Comme tous les textes estimables de la littérature de mémoires, ses Souvenirs présentent un intérêt historique évident et sont, à la manière de leur versant littéraire, sans doute l’un des meilleurs témoignages en langue française sur l’époque Horthy — la lecture de cet ouvrage achèvera du reste de convaincre quiconque que bon nombre de questions et de tiraillements hongrois actuels remontent en réalité aux années faisant suite à la fin de la Première guerre mondiale ; à cet égard, la période Horthy est le parent pauvre de l’analyse historique, car elle n’est d’ordinaire qu’avancée uniquement pour évoquer sa fin catastrophique, alors que la compréhension de sa première phase est essentielle pour comprendre que : les structures féodales, à la fois en terme d’histoire du droit que dans les mentalités, sont en Hongrie un fait tenace ; la démocrate libérale n’est l’affaire que de quelques milliers de Hongrois (hier souverains de leur langue et auteurs de bijoux littéraires, aujourd’hui simulateurs d’orgasmes médiatiques et ventriglisseurs confirmés).

+ + + +

■ **Consignes de l'exercice**
[a] D'après l'extrait sur l'époque Horthy, à quelles années remontent bon nombre de questions et de tiraillements hongrois actuels ?
[b] Écrivez la suite de l'extrait sur l'époque Horthy, en reprenant après sa dernière phrase.

+ + + +

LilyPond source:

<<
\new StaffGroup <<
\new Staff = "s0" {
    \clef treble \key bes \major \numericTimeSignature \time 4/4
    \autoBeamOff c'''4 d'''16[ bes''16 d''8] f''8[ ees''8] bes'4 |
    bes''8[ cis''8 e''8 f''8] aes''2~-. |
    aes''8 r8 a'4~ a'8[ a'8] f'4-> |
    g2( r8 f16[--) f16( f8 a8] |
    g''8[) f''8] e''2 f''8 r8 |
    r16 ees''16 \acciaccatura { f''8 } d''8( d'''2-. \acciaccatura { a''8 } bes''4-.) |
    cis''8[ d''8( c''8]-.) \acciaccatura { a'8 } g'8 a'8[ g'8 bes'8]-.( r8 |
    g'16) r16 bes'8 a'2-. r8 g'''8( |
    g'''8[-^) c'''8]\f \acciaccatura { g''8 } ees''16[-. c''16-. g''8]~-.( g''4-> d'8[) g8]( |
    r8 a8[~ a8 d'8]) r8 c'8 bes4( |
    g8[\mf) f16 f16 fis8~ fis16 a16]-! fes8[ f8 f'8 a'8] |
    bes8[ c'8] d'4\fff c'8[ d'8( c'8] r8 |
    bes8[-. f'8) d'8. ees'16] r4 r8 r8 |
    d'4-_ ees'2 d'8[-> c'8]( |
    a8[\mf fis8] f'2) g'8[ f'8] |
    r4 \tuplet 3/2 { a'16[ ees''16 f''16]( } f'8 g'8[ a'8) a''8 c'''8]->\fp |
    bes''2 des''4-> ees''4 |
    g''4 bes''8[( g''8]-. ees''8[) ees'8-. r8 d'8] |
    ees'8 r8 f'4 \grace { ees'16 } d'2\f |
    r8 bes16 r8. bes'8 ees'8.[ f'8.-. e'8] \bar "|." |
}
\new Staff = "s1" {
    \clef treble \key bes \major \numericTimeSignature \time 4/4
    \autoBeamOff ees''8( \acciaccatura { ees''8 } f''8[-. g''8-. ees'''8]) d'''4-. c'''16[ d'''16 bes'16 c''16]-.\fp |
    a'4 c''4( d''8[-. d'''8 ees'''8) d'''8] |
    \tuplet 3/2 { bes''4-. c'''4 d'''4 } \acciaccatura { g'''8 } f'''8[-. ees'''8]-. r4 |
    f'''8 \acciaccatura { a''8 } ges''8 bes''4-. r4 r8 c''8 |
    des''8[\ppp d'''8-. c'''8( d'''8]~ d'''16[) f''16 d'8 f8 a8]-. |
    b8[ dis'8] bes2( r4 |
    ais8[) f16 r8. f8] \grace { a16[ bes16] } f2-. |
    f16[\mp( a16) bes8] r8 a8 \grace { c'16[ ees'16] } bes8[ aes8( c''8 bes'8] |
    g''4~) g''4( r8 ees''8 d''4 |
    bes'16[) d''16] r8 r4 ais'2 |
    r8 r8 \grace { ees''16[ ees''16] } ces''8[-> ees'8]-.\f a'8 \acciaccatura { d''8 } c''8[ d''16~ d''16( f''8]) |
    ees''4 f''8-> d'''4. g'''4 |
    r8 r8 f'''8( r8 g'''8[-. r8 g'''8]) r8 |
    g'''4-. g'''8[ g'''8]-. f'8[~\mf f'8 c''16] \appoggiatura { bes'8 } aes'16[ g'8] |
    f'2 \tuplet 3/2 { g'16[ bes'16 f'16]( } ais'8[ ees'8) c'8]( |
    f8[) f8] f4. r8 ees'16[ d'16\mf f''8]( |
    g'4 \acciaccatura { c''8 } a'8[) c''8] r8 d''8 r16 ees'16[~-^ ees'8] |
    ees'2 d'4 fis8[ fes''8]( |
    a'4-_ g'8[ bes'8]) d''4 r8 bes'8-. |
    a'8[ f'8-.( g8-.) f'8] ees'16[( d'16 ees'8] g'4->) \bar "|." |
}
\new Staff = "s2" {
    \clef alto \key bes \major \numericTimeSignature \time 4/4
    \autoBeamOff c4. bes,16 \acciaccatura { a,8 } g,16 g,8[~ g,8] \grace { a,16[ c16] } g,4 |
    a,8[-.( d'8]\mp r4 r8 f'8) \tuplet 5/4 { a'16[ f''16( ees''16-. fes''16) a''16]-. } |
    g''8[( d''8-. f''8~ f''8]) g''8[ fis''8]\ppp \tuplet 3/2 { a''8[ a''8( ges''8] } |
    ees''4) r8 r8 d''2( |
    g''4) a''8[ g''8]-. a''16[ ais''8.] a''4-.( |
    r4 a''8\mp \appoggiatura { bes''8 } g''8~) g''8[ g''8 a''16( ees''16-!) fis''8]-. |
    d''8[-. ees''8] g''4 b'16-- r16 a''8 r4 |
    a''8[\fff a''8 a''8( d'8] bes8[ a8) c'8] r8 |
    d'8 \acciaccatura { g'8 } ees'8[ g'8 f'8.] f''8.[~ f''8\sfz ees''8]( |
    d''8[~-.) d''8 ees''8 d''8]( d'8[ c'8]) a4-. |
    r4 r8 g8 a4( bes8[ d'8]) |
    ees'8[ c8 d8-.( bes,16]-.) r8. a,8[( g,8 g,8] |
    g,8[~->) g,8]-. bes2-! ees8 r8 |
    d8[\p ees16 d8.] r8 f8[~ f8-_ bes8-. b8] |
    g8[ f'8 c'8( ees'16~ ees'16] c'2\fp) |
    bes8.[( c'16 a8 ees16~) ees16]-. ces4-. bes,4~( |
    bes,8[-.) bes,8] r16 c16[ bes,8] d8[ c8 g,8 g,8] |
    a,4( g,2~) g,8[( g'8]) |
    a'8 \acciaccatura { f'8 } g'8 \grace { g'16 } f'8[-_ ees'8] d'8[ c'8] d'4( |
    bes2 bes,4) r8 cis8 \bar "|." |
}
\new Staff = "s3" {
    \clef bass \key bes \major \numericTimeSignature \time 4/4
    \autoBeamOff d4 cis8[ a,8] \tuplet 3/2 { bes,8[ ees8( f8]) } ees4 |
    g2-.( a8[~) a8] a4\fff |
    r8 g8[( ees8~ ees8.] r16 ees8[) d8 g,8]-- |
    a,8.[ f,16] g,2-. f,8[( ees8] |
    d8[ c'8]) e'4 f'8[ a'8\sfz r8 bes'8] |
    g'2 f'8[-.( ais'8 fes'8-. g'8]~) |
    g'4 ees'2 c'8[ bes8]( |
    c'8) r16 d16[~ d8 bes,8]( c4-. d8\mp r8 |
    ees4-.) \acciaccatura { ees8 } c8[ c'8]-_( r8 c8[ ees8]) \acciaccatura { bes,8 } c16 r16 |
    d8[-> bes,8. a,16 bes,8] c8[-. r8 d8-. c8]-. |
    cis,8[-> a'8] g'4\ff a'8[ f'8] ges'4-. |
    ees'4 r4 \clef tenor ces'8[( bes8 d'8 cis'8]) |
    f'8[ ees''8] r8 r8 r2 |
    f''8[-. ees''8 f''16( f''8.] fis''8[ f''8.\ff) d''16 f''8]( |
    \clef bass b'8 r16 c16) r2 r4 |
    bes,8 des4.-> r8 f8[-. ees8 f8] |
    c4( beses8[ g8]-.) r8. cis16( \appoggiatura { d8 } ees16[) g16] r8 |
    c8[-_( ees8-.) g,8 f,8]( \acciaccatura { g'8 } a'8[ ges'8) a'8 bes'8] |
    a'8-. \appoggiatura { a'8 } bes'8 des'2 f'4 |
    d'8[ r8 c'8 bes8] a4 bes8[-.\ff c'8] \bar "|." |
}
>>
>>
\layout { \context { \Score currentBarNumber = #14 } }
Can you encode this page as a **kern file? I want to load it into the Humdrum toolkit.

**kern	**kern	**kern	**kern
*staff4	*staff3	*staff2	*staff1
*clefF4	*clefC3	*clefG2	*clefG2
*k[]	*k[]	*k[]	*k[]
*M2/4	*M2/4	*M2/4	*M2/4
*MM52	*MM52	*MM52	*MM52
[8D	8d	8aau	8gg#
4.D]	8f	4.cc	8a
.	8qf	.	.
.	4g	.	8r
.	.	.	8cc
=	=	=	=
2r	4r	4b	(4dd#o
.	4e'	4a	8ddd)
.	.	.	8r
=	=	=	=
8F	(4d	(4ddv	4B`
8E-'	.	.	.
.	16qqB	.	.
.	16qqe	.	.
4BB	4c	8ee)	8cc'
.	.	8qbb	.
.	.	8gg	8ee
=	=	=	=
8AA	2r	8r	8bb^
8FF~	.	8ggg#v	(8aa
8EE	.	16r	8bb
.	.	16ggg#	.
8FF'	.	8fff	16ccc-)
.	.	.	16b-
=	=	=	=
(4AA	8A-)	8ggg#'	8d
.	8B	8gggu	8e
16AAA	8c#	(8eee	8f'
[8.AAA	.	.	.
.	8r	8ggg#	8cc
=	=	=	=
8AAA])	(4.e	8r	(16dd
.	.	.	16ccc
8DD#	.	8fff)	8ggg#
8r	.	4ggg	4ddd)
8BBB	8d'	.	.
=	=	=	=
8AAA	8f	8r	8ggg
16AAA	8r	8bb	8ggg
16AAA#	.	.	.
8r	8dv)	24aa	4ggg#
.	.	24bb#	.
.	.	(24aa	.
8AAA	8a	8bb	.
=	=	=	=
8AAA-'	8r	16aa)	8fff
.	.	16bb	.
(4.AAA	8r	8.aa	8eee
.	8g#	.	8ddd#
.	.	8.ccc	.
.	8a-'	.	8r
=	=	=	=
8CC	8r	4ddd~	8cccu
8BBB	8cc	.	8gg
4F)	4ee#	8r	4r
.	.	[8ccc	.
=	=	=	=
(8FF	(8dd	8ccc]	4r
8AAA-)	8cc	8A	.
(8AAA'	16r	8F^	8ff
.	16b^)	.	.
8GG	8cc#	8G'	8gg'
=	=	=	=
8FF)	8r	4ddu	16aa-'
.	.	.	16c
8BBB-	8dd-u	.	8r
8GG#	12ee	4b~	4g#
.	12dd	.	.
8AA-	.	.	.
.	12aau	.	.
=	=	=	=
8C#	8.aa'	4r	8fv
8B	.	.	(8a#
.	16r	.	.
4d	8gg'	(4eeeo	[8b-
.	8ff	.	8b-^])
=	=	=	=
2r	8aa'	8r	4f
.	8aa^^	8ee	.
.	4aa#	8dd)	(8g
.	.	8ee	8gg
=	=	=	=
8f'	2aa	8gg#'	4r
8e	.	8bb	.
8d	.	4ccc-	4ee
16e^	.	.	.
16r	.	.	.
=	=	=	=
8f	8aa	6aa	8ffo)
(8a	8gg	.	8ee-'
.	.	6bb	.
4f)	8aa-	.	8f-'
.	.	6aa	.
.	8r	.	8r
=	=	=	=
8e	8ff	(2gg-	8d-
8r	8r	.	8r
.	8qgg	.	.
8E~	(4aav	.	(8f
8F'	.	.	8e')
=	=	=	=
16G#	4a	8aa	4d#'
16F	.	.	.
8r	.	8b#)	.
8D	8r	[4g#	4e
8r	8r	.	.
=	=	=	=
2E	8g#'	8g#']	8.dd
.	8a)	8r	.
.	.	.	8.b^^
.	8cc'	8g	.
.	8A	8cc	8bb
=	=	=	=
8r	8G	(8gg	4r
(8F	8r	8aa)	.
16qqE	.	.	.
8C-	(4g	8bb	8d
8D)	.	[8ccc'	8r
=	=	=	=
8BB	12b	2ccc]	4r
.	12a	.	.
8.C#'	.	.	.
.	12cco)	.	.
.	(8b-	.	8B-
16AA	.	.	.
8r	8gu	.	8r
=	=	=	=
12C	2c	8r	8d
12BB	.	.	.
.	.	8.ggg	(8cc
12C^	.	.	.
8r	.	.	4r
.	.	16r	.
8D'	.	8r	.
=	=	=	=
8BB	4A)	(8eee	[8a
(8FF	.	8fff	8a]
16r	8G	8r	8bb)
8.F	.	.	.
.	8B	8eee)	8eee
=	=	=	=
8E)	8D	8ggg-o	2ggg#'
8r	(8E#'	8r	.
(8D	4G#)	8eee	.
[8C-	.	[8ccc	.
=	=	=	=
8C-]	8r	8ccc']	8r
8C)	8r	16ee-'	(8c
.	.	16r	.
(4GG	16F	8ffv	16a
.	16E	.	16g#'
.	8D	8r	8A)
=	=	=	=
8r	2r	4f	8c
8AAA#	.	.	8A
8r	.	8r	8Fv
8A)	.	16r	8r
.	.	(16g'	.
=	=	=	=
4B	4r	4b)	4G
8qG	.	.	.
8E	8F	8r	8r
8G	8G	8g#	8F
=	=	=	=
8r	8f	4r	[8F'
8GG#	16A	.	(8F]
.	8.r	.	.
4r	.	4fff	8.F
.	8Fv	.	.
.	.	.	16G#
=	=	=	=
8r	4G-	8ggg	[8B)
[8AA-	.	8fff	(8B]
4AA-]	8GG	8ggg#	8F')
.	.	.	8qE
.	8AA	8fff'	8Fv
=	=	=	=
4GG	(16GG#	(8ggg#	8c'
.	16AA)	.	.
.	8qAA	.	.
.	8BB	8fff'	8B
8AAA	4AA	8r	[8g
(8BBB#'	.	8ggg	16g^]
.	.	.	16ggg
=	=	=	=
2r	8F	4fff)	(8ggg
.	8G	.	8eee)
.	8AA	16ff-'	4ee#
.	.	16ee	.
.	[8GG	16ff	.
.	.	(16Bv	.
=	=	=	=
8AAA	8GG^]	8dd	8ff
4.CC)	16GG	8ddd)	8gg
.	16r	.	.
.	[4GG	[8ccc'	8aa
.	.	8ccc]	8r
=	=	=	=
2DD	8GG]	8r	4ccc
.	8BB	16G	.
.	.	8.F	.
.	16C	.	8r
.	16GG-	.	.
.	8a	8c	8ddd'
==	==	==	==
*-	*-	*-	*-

+ + + +

■ **Réponses par consigne**
[a] Aux années qui ont suivi la fin de la Première Guerre mondiale.

[b]
Aurélien Sauvageot a voulu comprendre et non dénoncer. Il fait honneur à une France qui n’existe presque plus et montre dans ses mémoires une Hongrie qui, par beaucoup d’aspects, a assez peu changé. Il a laissé derrière lui un vibrant hommage à « une civilisation double jusqu’au déchirement, dangereuse à vivre, mais grandiose et sublime en même temps. ». Une lecture obligatoire.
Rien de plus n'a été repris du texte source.